**INSTRUCTION**
Render the stretch of the listing below from the line containing "Pompa Ban Elektrik" through the line containing "yang Mau Jadi MotoVlogger" as a numbered list, one line per item, omitting any blank lines.

**GIVEN ENTRIES**
■ ■ ■ ■
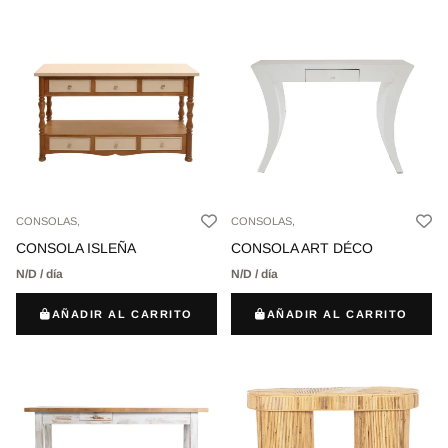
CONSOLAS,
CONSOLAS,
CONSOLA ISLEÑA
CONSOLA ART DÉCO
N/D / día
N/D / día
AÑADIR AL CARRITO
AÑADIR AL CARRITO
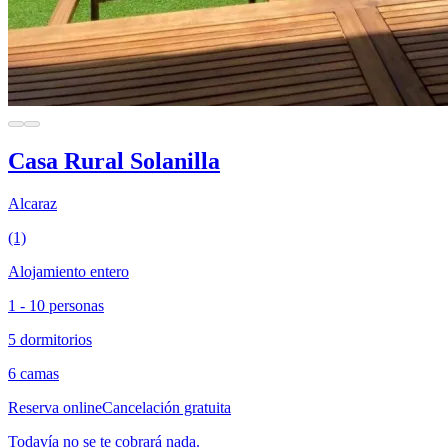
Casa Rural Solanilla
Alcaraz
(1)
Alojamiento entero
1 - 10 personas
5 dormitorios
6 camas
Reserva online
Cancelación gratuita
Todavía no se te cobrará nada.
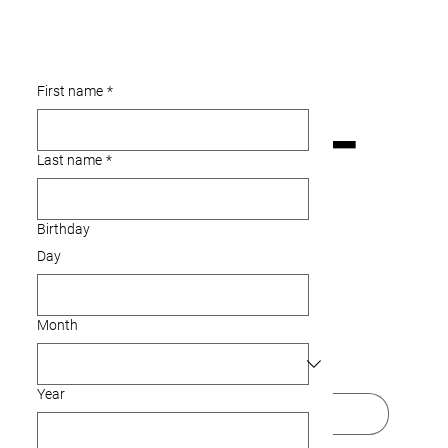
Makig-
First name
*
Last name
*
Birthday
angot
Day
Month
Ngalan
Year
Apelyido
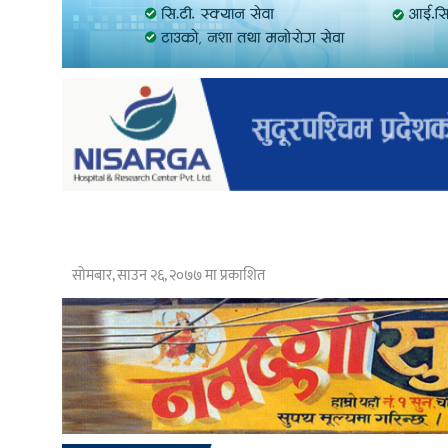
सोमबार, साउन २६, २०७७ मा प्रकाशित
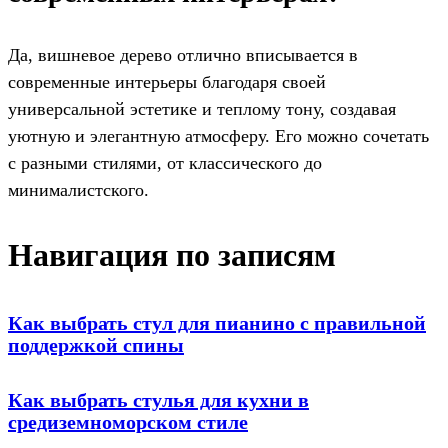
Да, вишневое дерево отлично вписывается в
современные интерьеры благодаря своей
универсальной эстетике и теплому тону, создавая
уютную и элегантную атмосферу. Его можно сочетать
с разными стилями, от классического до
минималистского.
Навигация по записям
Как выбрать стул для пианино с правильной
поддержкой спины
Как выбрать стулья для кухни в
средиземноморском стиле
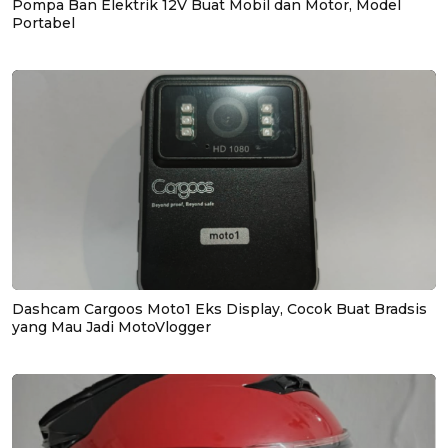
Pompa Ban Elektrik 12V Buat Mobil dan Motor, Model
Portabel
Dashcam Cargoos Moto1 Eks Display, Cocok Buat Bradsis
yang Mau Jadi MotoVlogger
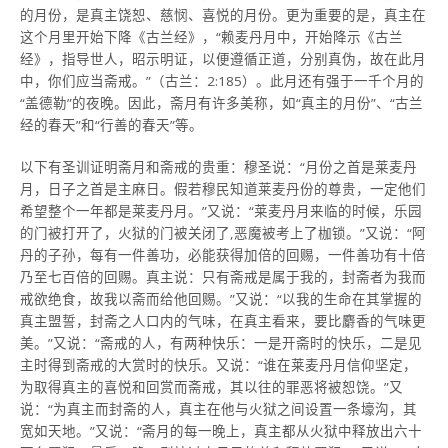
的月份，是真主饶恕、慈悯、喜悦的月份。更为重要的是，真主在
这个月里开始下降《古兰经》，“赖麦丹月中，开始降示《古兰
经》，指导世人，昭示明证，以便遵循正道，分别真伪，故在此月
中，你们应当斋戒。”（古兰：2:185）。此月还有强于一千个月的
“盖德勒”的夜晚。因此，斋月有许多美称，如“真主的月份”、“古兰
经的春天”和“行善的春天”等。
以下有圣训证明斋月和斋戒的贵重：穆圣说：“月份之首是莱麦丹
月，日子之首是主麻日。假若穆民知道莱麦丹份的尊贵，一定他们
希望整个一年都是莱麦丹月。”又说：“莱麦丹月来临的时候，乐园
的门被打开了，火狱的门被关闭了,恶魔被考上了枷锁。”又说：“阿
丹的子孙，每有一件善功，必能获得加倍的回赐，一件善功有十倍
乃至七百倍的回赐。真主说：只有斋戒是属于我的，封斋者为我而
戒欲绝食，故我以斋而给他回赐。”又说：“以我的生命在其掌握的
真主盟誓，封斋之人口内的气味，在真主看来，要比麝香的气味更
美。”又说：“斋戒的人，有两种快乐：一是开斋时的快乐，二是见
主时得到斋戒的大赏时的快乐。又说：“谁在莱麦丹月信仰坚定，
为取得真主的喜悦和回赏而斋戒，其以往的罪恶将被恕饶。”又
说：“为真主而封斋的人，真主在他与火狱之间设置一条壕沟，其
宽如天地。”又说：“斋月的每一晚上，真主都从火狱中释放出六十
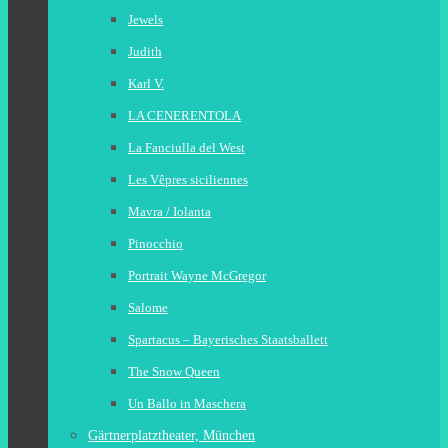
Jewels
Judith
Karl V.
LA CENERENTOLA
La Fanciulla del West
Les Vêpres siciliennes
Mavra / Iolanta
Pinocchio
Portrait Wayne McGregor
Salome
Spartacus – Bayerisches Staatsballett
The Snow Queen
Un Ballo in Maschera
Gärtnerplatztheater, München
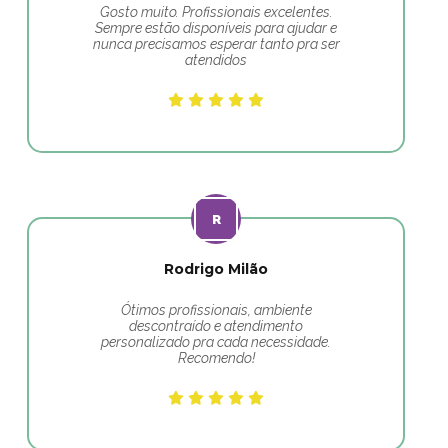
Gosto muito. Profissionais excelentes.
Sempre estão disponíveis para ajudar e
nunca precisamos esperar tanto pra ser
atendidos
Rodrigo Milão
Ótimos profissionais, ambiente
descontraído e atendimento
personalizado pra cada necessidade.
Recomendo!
■ ■ ■ ■
**ANSWER SECTION**
1. Pompa Ban Elektrik 12V Buat Mobil dan Motor, Model
2. Portabel
3. Dashcam Cargoos Moto1 Eks Display, Cocok Buat Bradsis
4. yang Mau Jadi MotoVlogger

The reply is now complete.